We factor $a$ out of the denominator:
$$
\frac{1}{a - rb}
= \frac{1}{a\Bigl(1 - \frac{rb}{a}\Bigr)}
= \frac{1}{a} \cdot \frac{1}{\bigl(1 - \frac{rb}{a}\bigr)}.
$$
Hence,
$$
S
= \sum_{r=1}^n \frac{1}{a - rb}
= \frac{1}{a} \sum_{r=1}^n \frac{1}{\left(1 - \frac{rb}{a}\right)}.
$$
Step 3: Use binomial expansion for small $b/a$
Because $b$ is very small compared to $a$, $\bigl(\tfrac{b}{a}\bigr)^2$ and higher powers are progressively smaller.
We use the expansion for
$
\frac{1}{1 - x}
\approx 1 + x + x^2 + x^3 + \dots
$
and keep terms up to $\bigl(\tfrac{b}{a}\bigr)^2$ (since higher powers are neglected by the problem statement).
Therefore, for each term:
$$
\frac{1}{1 - \frac{rb}{a}}
\approx 1 + \frac{rb}{a} + \Bigl(\frac{rb}{a}\Bigr)^2.
$$
Step 4: Sum the series term-by-term
Substituting back, we get
$$
\sum_{r=1}^n \frac{1}{1 - \frac{rb}{a}}
\approx \sum_{r=1}^n
\Bigl[
1 + \frac{rb}{a} + \Bigl(\frac{rb}{a}\Bigr)^2
\Bigr].
$$
Break this into separate sums:
$$
\sum_{r=1}^n 1 = n,
$$
$$
\sum_{r=1}^n \frac{rb}{a}
= \frac{b}{a} \sum_{r=1}^n r
= \frac{b}{a} \cdot \frac{n(n+1)}{2},
$$
$$
\sum_{r=1}^n \Bigl(\frac{rb}{a}\Bigr)^2
= \frac{b^2}{a^2} \sum_{r=1}^n r^2
= \frac{b^2}{a^2} \cdot \frac{n(n+1)(2n+1)}{6}.
$$
Hence,
$$
\sum_{r=1}^n \frac{1}{1 - \frac{rb}{a}}
\approx
n
+ \frac{b}{a}\,\frac{n(n+1)}{2}
+ \frac{b^2}{a^2}\,\frac{n(n+1)(2n+1)}{6}.
$$
Step 5: Reintroduce the factor $1/a$
Recall from Step 2 that
$
S = \frac{1}{a} \sum_{r=1}^n \frac{1}{\left(1 - \frac{rb}{a}\right)}.
$
Therefore,
$$
S \approx \frac{1}{a} \biggl[
n
+ \frac{b}{a}\,\frac{n(n+1)}{2}
+ \frac{b^2}{a^2}\,\frac{n(n+1)(2n+1)}{6}
\biggr].
$$
When this sum is represented in the form
$
\alpha\,n + \beta\,n^2 + \gamma\,n^3,
$
the coefficient of $n^3$ emerges from the term with $\frac{b^2}{a^2} \cdot \frac{n(n+1)(2n+1)}{6} \cdot \frac{1}{a}$, which simplifies to
$$
\frac{b^2}{a^3} \times \frac{n(n+1)(2n+1)}{6}.
$$
The leading behavior in $n^3$ has the coefficient
$$
\gamma = \frac{b^2}{3\,a^3}.
$$
Thus, the required value of $\gamma$ is
$$
\gamma = \frac{b^2}{3a^3}.
$$

Entries.
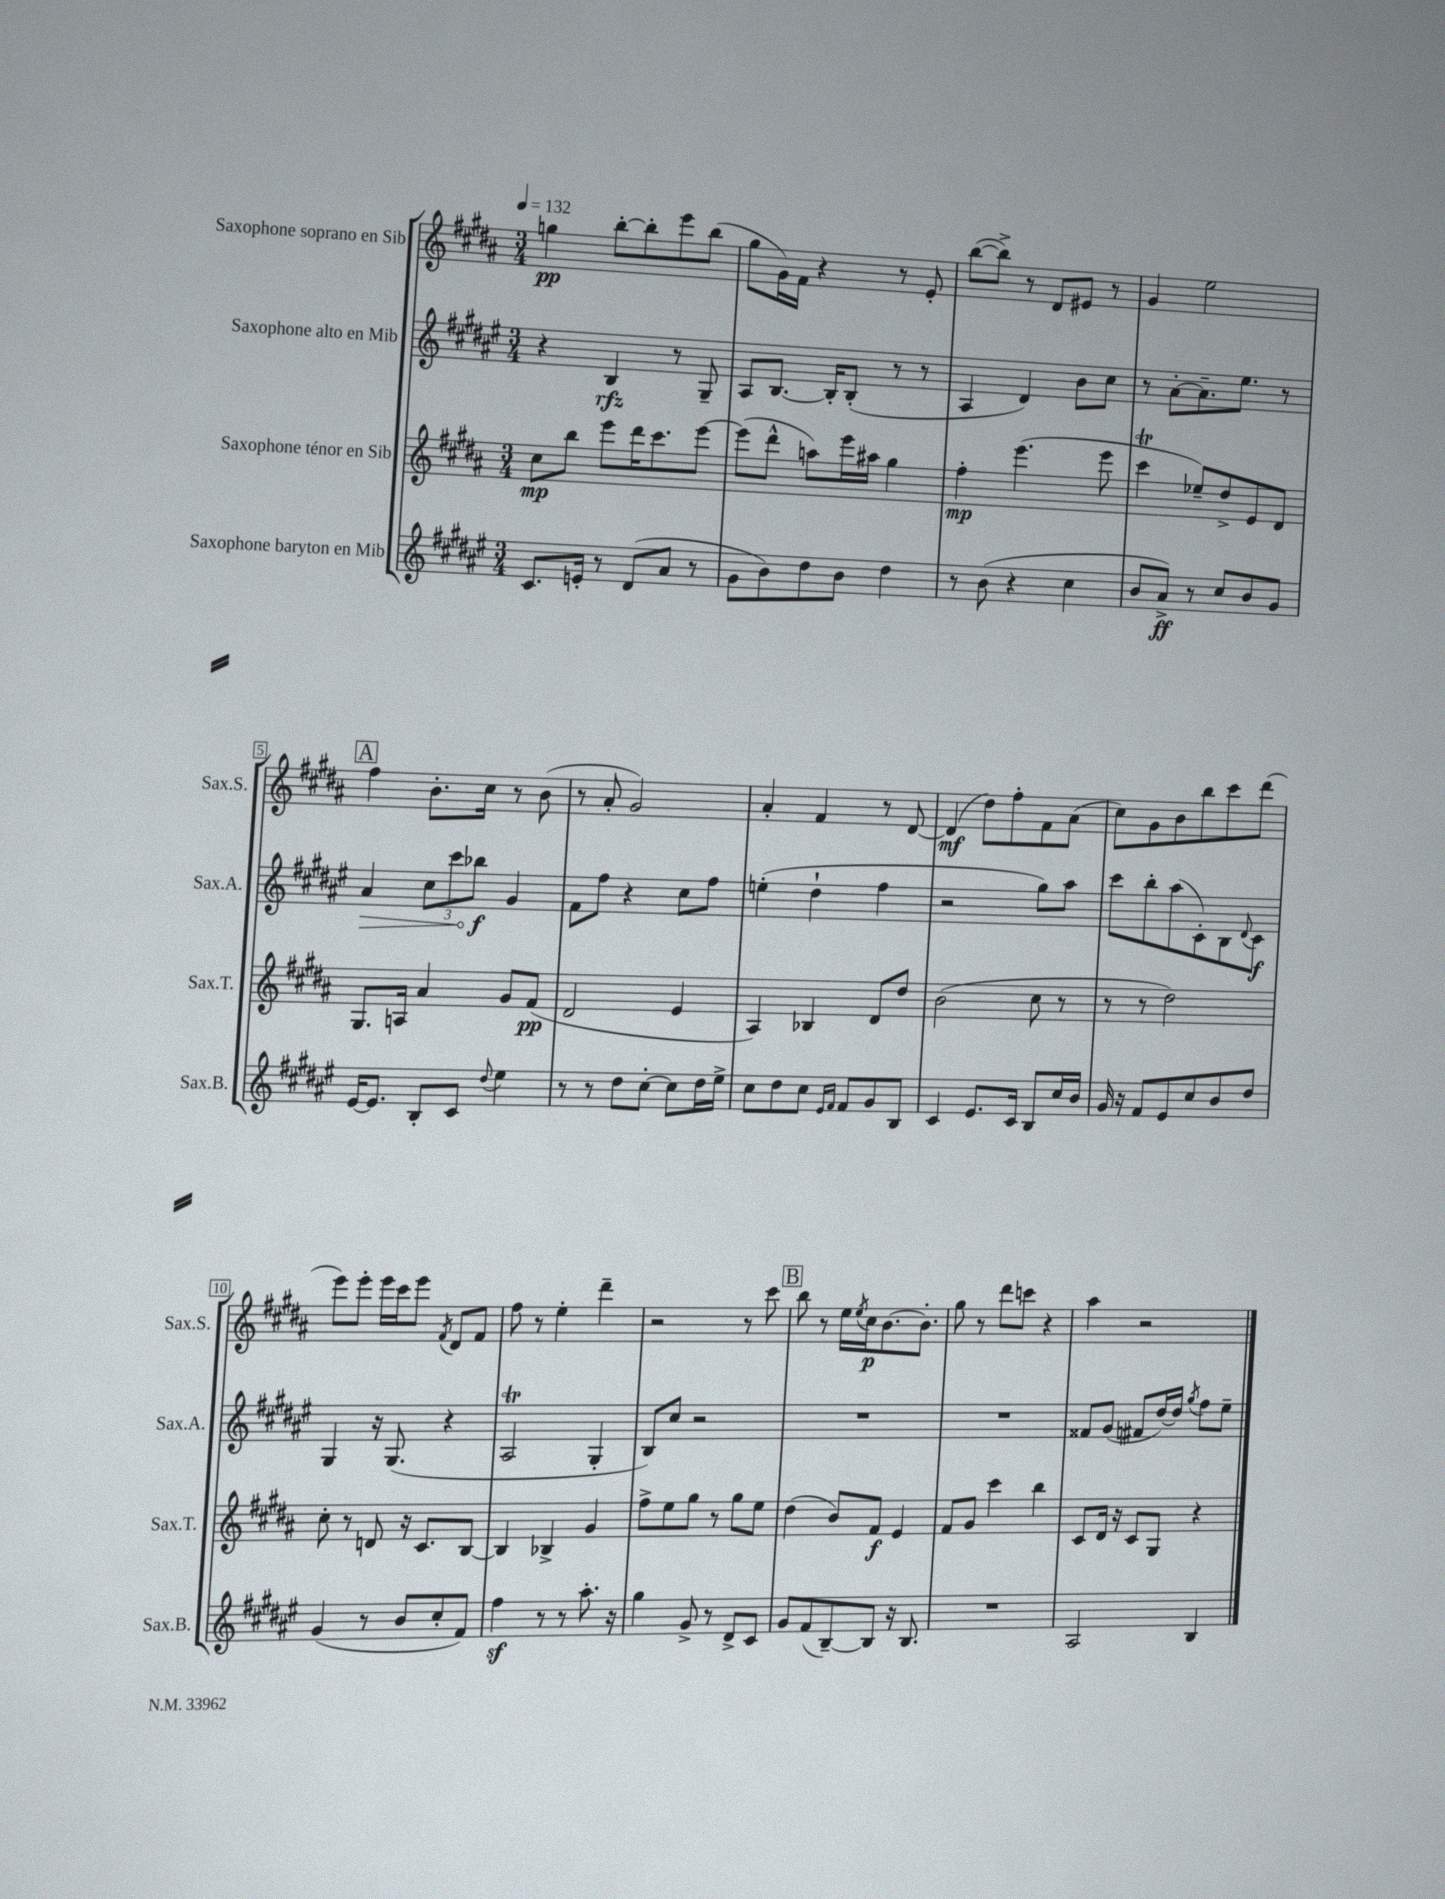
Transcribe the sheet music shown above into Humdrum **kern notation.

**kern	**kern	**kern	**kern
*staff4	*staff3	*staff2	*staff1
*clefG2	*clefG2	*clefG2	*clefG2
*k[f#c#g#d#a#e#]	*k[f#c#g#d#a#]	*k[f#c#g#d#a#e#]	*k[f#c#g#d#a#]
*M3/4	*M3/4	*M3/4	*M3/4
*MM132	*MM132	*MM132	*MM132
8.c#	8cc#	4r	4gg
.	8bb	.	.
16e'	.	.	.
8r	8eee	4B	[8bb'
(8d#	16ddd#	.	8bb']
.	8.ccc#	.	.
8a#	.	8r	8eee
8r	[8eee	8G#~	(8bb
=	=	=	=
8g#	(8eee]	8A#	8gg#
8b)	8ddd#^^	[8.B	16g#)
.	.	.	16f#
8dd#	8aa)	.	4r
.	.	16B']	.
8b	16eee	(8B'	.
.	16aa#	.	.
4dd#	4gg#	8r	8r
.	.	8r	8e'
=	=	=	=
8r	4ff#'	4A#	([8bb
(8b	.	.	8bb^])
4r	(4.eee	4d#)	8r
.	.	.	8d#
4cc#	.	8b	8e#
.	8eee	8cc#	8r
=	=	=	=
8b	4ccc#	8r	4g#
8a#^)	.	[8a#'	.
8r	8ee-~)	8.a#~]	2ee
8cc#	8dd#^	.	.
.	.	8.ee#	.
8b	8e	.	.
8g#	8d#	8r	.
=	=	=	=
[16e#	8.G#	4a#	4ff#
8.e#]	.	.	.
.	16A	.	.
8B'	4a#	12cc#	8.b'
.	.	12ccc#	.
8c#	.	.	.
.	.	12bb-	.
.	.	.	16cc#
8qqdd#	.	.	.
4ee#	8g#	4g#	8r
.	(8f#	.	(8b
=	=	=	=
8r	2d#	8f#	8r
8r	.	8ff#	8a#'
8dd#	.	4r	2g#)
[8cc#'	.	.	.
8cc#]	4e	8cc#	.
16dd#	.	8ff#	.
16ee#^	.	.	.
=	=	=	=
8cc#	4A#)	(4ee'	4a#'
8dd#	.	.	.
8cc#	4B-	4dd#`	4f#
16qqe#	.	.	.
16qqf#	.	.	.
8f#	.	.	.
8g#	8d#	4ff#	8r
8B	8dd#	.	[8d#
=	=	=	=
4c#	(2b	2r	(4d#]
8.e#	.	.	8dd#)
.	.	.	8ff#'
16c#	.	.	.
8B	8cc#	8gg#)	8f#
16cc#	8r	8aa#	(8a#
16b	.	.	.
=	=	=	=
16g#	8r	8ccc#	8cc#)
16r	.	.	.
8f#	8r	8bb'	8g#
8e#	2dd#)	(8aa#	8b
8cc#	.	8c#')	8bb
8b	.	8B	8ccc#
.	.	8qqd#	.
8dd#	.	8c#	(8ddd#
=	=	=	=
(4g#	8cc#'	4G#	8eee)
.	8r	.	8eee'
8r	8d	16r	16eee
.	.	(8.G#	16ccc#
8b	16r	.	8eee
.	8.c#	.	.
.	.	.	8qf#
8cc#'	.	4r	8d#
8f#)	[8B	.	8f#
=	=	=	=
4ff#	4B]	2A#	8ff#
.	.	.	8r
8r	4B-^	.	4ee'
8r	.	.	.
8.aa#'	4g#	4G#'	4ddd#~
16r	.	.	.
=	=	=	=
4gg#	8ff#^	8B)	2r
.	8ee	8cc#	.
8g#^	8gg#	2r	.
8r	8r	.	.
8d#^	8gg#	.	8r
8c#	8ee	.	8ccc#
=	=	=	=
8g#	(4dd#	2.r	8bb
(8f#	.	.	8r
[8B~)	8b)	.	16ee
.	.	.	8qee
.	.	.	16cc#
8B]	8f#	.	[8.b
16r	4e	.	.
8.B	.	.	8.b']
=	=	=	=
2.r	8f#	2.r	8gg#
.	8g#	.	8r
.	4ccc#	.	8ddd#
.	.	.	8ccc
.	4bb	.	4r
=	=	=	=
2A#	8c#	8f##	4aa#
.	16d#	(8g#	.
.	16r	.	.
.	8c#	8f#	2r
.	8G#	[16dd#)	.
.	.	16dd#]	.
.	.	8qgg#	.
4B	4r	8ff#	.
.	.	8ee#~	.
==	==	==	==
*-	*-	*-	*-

Given request A.
Decide whether each statement below agrees with the worked solution above. Answer yes or no for each one, and quote the words of the worked solution that decide it.
(i) Higher powers of b/a are dropped because the problem statement neglects them.
(ii) The solution treats b as very small compared to a.
(iii) The factor 1/a is reintroduced in Step 4.
Given request B.
Using the worked solution above, answer these questions.
(i) What is factored out of the denominator at the start?
(ii) Which step uses the binomial expansion?
(iii) What value is finally given for γ?
Given request C. Set down exactly the part of the worked solution that opens with the words containing "We factor $a$" and closes with "are progressively smaller.".

Complete output A.
(i) Yes: "since higher powers are neglected by the problem statement"
(ii) Yes: "very small compared to"
(iii) No: "Step 5: Reintroduce the factor"

Complete output B.
(i) a
(ii) Step 3
(iii) γ = b²/(3a³)

Complete output C.
We factor $a$ out of the denominator:
$$
\frac{1}{a - rb}
= \frac{1}{a\Bigl(1 - \frac{rb}{a}\Bigr)}
= \frac{1}{a} \cdot \frac{1}{\bigl(1 - \frac{rb}{a}\bigr)}.
$$
Hence,
$$
S
= \sum_{r=1}^n \frac{1}{a - rb}
= \frac{1}{a} \sum_{r=1}^n \frac{1}{\left(1 - \frac{rb}{a}\right)}.
$$
Step 3: Use binomial expansion for small $b/a$
Because $b$ is very small compared to $a$, $\bigl(\tfrac{b}{a}\bigr)^2$ and higher powers are progressively smaller.